> _Excerpted passage_:
We've barely had enough of the troubled genius Paul Gauguin, but there's another French master on the horizon.
Works by Paul Cézanne, Pablo Picasso, Georges Braque, Henri Matisse, Paul Klee and Alberto Giacometti will make their way to the National Gallery of Australia in Canberra next May, in an exhibition from the Museum Berggruen / Neue Nationalgalerie in Berlin.
Cezanne to Giacometti will showcase the changes in 20th century European and Australian art, and bring together over 80 works from the Berggruen collection with over 75 works from the NGA's own stash.
The show will illustrate how social connection and networks drove the development of international and Australian modernism, examining the moments of contact and exchange between key European artists and their Australian counterparts.

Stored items

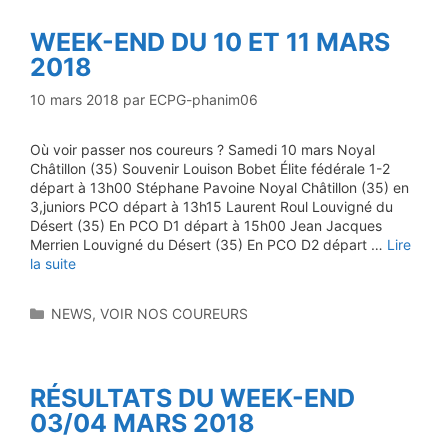
WEEK-END DU 10 ET 11 MARS
2018
10 mars 2018
par
ECPG-phanim06
Où voir passer nos coureurs ? Samedi 10 mars Noyal
Châtillon (35) Souvenir Louison Bobet Élite fédérale 1-2
départ à 13h00 Stéphane Pavoine Noyal Châtillon (35) en
3,juniors PCO départ à 13h15 Laurent Roul Louvigné du
Désert (35) En PCO D1 départ à 15h00 Jean Jacques
Merrien Louvigné du Désert (35) En PCO D2 départ …
Lire
la suite
Catégories
NEWS
,
VOIR NOS COUREURS
RÉSULTATS DU WEEK-END
03/04 MARS 2018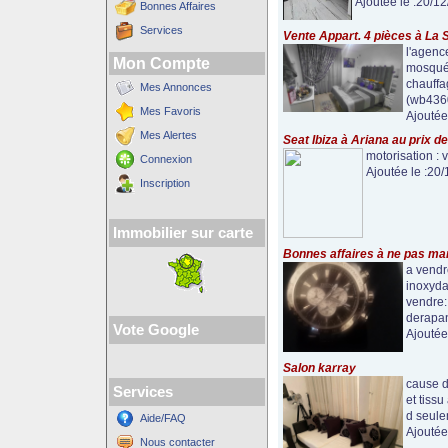
Ajoutée le :20/1
Bonnes Affaires
Services
Vente Appart. 4 pièces à La 
l'agenc
Mon Compte
mosquée
chauffag
Mes Annonces
(wb4360
Mes Favoris
Ajoutée
Mes Alertes
Seat Ibiza à Ariana au prix d
motorisation :
Connexion
Ajoutée le :20
Inscription
Immobilier sur carte
Bonnes affaires à ne pas ma
a vendre
inoxyda
vendre: 
derapan
Vote Google
Ajoutée
Salon karray
cause d
Services
et tiss
d seule
Aide/FAQ
Ajoutée
Nous contacter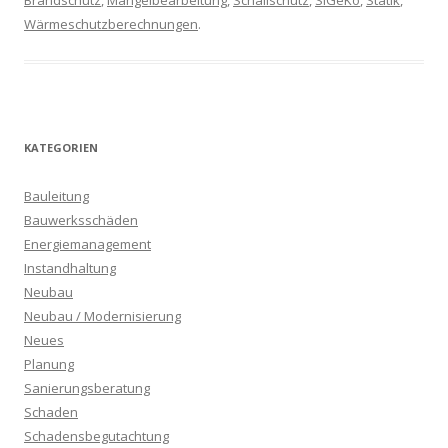
Brandschutz
,
Mängelbearbeitung
,
Schallschutz
,
SiGeKo
,
Statik
,
Wärmeschutzberechnungen
.
KATEGORIEN
Bauleitung
Bauwerksschäden
Energiemanagement
Instandhaltung
Neubau
Neubau / Modernisierung
Neues
Planung
Sanierungsberatung
Schaden
Schadensbegutachtung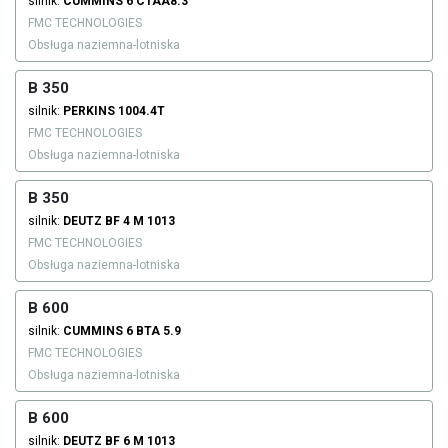
silnik:
CUMMINS
6 CTAA8.3
FMC TECHNOLOGIES
Obsługa naziemna-lotniska
B 350
silnik:
PERKINS
1004.4T
FMC TECHNOLOGIES
Obsługa naziemna-lotniska
B 350
silnik:
DEUTZ
BF 4 M 1013
FMC TECHNOLOGIES
Obsługa naziemna-lotniska
B 600
silnik:
CUMMINS
6 BTA 5.9
FMC TECHNOLOGIES
Obsługa naziemna-lotniska
B 600
silnik:
DEUTZ
BF 6 M 1013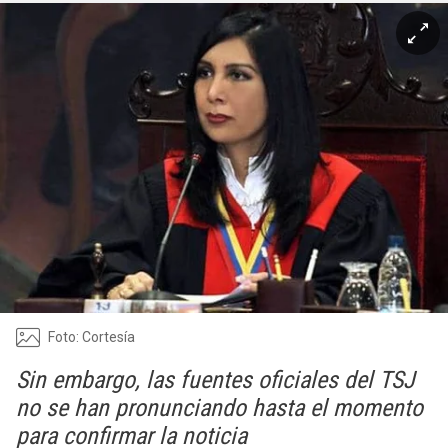
Foto: Cortesía
Sin embargo, las fuentes oficiales del TSJ
no se han pronunciando hasta el momento
para confirmar la noticia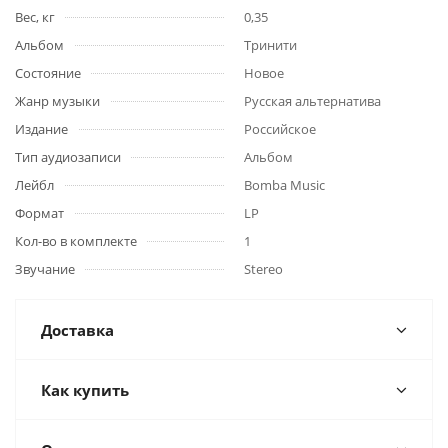
Вес, кг
0,35
Альбом
Тринити
Состояние
Новое
Жанр музыки
Русская альтернатива
Издание
Российское
Тип аудиозаписи
Альбом
Лейбл
Bomba Music
Формат
LP
Кол-во в комплекте
1
Звучание
Stereo
Доставка
Как купить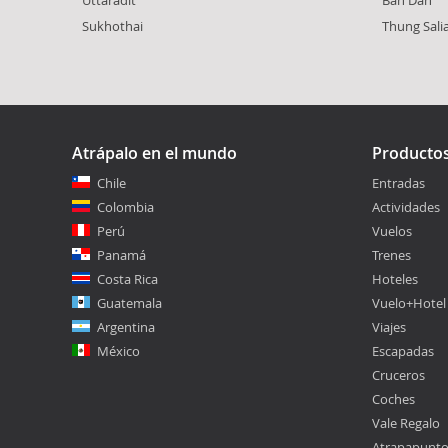
Sukhothai
Thung Sal
Atrápalo en el mundo
Producto
Chile
Entradas
Colombia
Actividades
Perú
Vuelos
Panamá
Trenes
Costa Rica
Hoteles
Guatemala
Vuelo+Hotel
Argentina
Viajes
México
Escapadas
Cruceros
Coches
Vale Regalo
Atrapapunt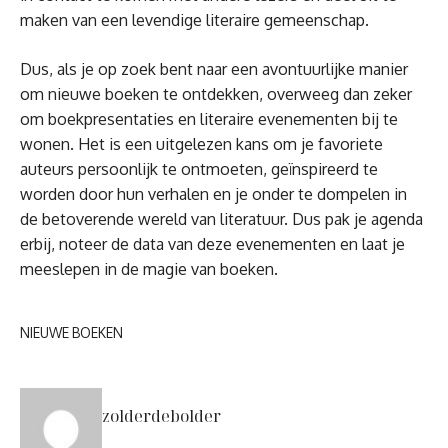
maken van een levendige literaire gemeenschap.
Dus, als je op zoek bent naar een avontuurlijke manier
om nieuwe boeken te ontdekken, overweeg dan zeker
om boekpresentaties en literaire evenementen bij te
wonen. Het is een uitgelezen kans om je favoriete
auteurs persoonlijk te ontmoeten, geïnspireerd te
worden door hun verhalen en je onder te dompelen in
de betoverende wereld van literatuur. Dus pak je agenda
erbij, noteer de data van deze evenementen en laat je
meeslepen in de magie van boeken.
NIEUWE BOEKEN
zolderdebolder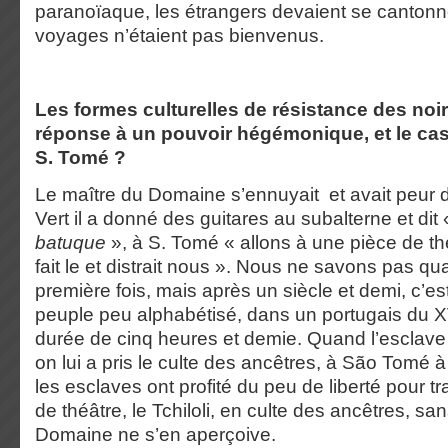
paranoïaque, les étrangers devaient se cantonn
voyages n’étaient pas bienvenus.
Les formes culturelles de résistance des noir
réponse à un pouvoir hégémonique, et le cas 
S. Tomé ?
Le maître du Domaine s’ennuyait et avait peur d
Vert il a donné des guitares au subalterne et dit «
batuque
», à S. Tomé « allons à une pièce de t
fait le et distrait nous ». Nous ne savons pas qu
première fois, mais après un siècle et demi, c’es
peuple peu alphabétisé, dans un portugais du X
durée de cinq heures et demie. Quand l’esclave 
on lui a pris le culte des ancêtres, à São Tomé à 
les esclaves ont profité du peu de liberté pour t
de théâtre, le Tchiloli, en culte des ancêtres, sa
Domaine ne s’en aperçoive.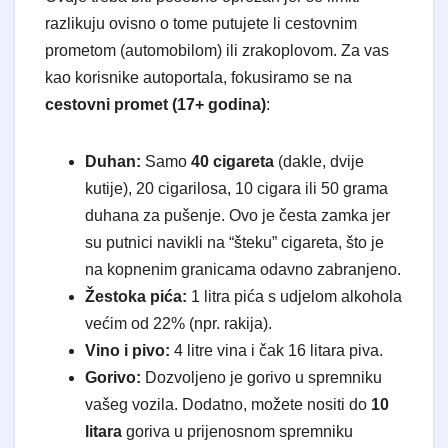
razlikuju ovisno o tome putujete li cestovnim
prometom (automobilom) ili zrakoplovom. Za vas
kao korisnike autoportala, fokusiramo se na
cestovni promet (17+ godina)
:
Duhan:
Samo
40 cigareta
(dakle, dvije
kutije), 20 cigarilosa, 10 cigara ili 50 grama
duhana za pušenje. Ovo je česta zamka jer
su putnici navikli na “šteku” cigareta, što je
na kopnenim granicama odavno zabranjeno.
Žestoka pića:
1 litra pića s udjelom alkohola
većim od 22% (npr. rakija).
Vino i pivo:
4 litre vina i čak 16 litara piva.
Gorivo:
Dozvoljeno je gorivo u spremniku
vašeg vozila. Dodatno, možete nositi do
10
litara
goriva u prijenosnom spremniku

> _Problem description_: Render this sentence from the exhibition announcement in Spanish: "Cezanne to Giacometti will showcase the changes in 20th century European and Australian art, and bring together over 80 works from the Berggruen collection with over 75 works from the NGA's own stash."

> _Answer below_: Cezanne to Giacometti mostrará los cambios en el arte europeo y australiano del siglo XX, y reunirá más de 80 obras de la colección Berggruen con más de 75 obras de los fondos propios de la NGA.